La Libertad no existe

Nunca sabremos en qué consiste realmente ser libres, pero si tenemos desarrollada con bastante claridad aquello que no es libertad. Esa imagen viene patrocinada por otras construcciones igual de complejas. El concepto que hayamos elaborado del bien y la justicia son capitales para describir la libertad. Paralelamente es imprescindible tener unos límites en los cuales podamos enmarcar nuestro albedrío. De ese modo toda libertad es intrínsecamente una forma de barrera que nos limita la posibilidad de ser cómplices de la injusticia y el mal. Entonces llamamos libertad a algo que en los hechos también es una cancelación de todas las posibilidades que mi humanidad me permite. Ser libre es básicamente no ser esclavo, por tanto no tener a alguien que me diga lo que tengo que hacer, o que me obligue a hacer cosas que yo no quiero hacer. Por tanto, si no tengo quien me mande, yo mismo debo ser el censor de mis actos en el ejercicio de mi autodeterminación. En otras palabras, no puedo ser libre a costa de menoscabar la voluntad de los que me rodean.
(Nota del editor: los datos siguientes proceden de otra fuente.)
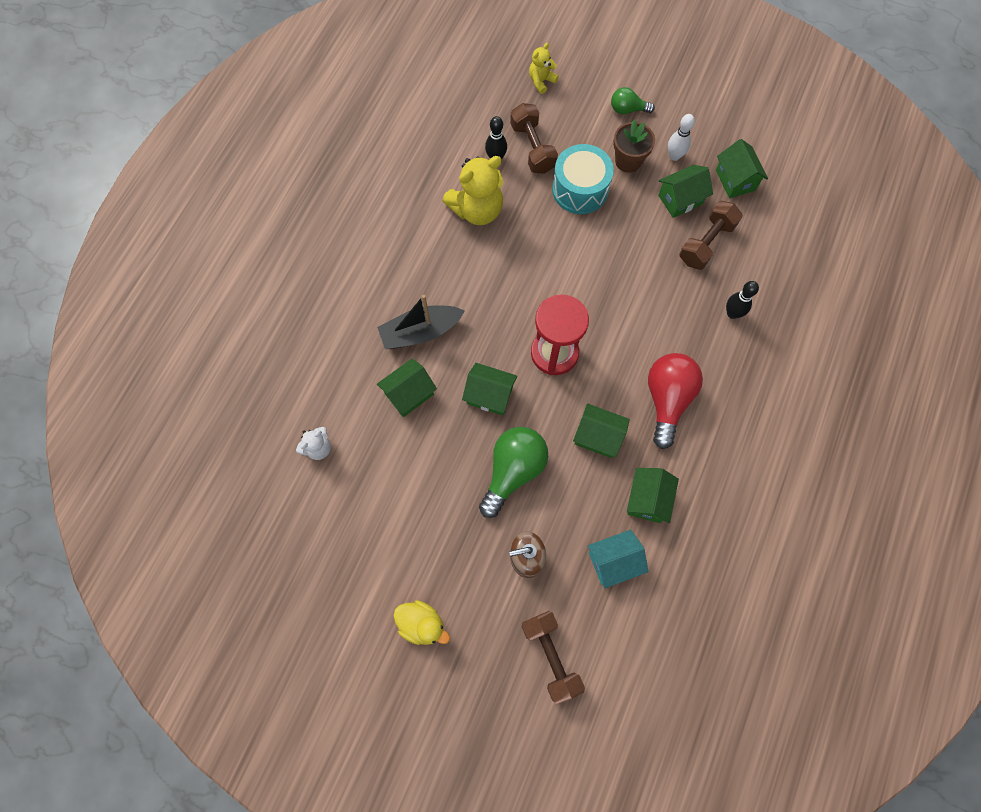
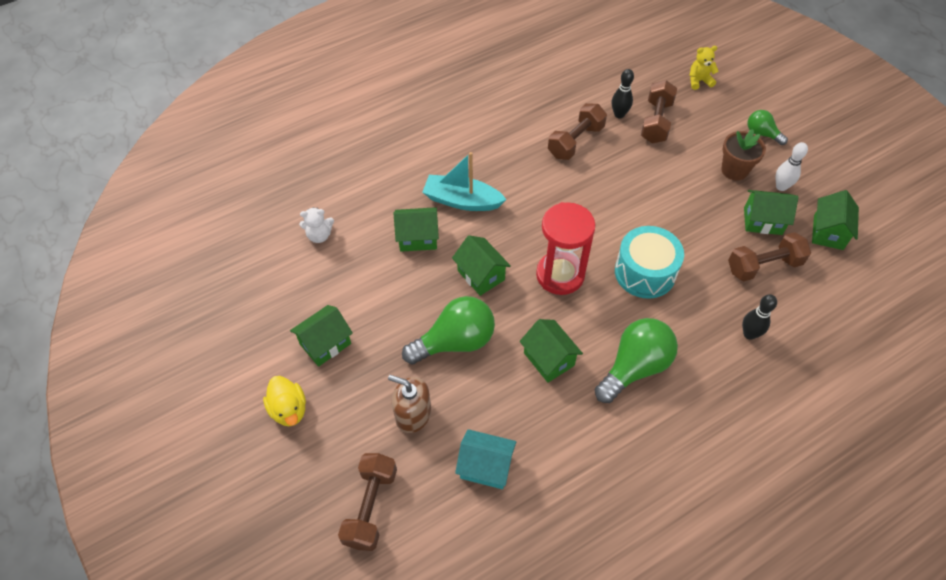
camera: 35 degrees right, 15 degrees down
black boat [377,295,464,349] -> turquoise boat [422,152,507,211]
yellow teddy bear [443,156,504,225] -> brown dumbbell [548,103,607,160]
turquoise drum [552,144,614,214] -> turquoise drum moved to [615,226,684,299]
green house [627,468,679,523] -> green house moved to [290,305,353,367]
red light bulb [648,353,703,449] -> green light bulb [595,318,678,403]

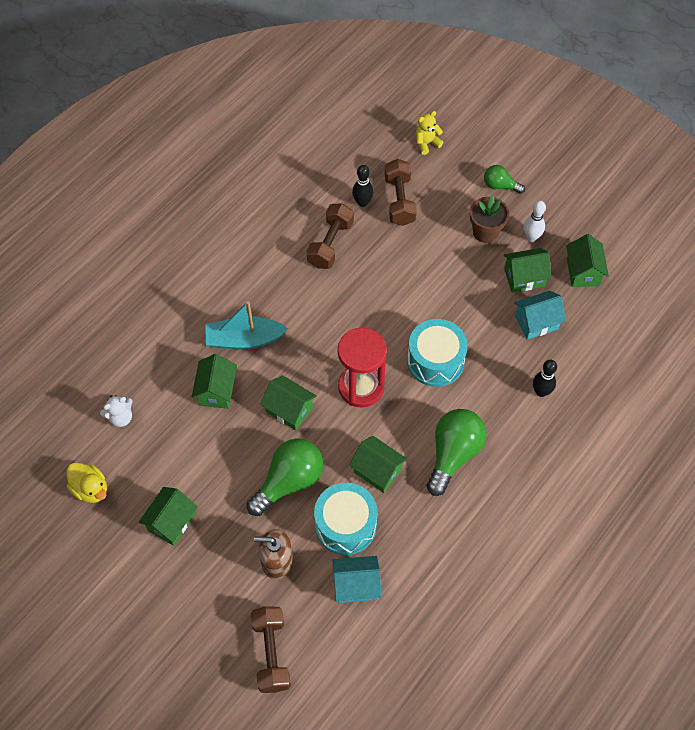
camera: 20 degrees left, 5 degrees up
yellow duck [263,376,306,426] -> yellow duck moved to [67,463,107,503]
green house [394,207,439,252] -> green house turned 60 degrees counterclockwise [192,354,237,409]
brown dumbbell [728,232,811,282] -> turquoise house [514,291,566,340]
none -> turquoise drum [314,483,378,555]

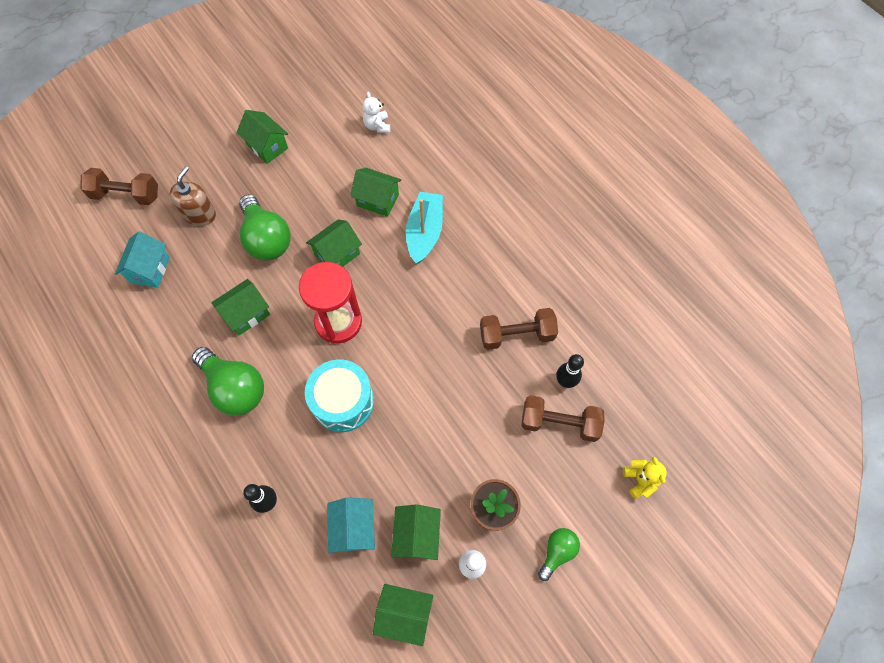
camera: 105 degrees right, 5 degrees up
yellow duck [67,463,107,503] -> none
brown dumbbell [307,203,354,269] -> brown dumbbell turned 45 degrees counterclockwise [480,308,558,350]
turquoise drum [314,483,378,555] -> none

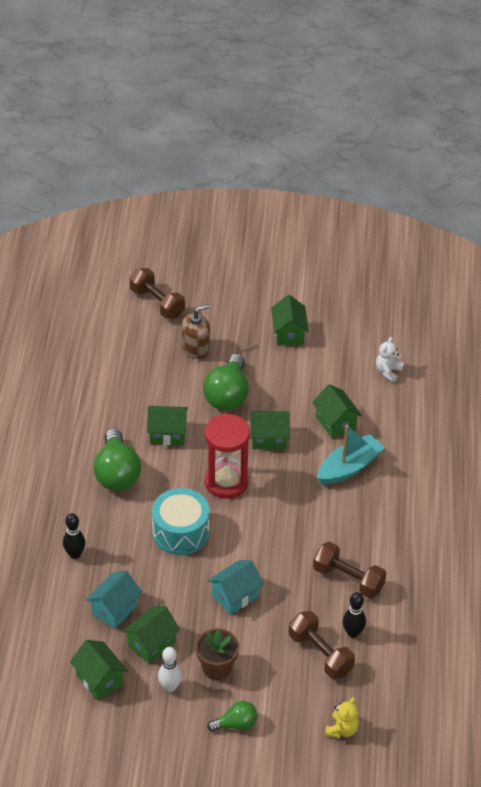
camera: 40 degrees right, 20 degrees down
turquoise house [115,231,170,288] -> turquoise house moved to [207,560,264,615]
Todo esto nos empuja a entender en profundidad la relación de los actos culturales, las convenciones y los acuerdos sociales. La palabra esclavo está fuertemente cargada de imágenes repletas de dolor y martirio y son éstas las que tomamos para describir el modo en que se puede ser libre. Dos brazos fuertes rompiendo cadenas, un pueblo marchando y poniendo el pecho frente a las armas de opresor, una sociedad de iguales donde las clases se han suprimido para reinventar la utopía. Pero nada de eso es realmente la libertad, sino el modo en que dejamos de ser esclavos; o mejor dicho, la manera en que subvertiremos un determinado estado de la organización social con sus respectivas expresiones culturales. Cuando hemos vivido sometidos a una tiranía, las relaciones humanas se han acomodado violentamente en una nueva economía del poder. No se menoscaban los derechos de un un grupo en beneficio de otro por el mero placer, es el control del poder lo que está en juego. Aquí viene pues la terrible paradoja, aunque la idea de libertad parece navegar de modo innato en la conciencia de los seres humanos, el hambre de poder nos tiene sometidos a todos sin excepción.

Creemos en la libertad porque el poder causa demasiado dolor. Sin embargo, todo lo que decimos de la libertad es solamente una metáfora. Suponemos que nos merecemos el derecho a decidir cuando realmente estamos privados de pronunciarnos en contra de las cosas más elementales. Puedo decir que no quiero nacer y aventurarme al suicidio con la desdicha de haber vivido, como puedo refunfuñar gritando al horizonte que no quiero morir y ver acabarse los días que me tocan sin derecho a prórroga. Nuestros cuerpos, nuestra mente, nuestras células y sus átomos, todo lo que somos obedece a leyes y somos esclavos de ellas nos guste o no. La geografía en la que crecemos, la extraña forma en que nuestra lengua pronuncia la realidad, los sabores que nuestras bocas han aprendido a degustar, la insólita forma que tenemos para juntar nuestros sexos; todo eso parece parte del repertorio de cosas elegidas por nosotros, cuando resulta que no son más que marcas de nacimiento. En síntesis, cuando decimos que queremos ser libres no estamos reclamando la posibilidad de decidir, sino estamos exigiendo unas nuevas relaciones de poder. Desgraciadamente la transformación histórica de estas relaciones repite ciclos. Entonces la libertad volverá ser un buen pretexto para volver a empezar.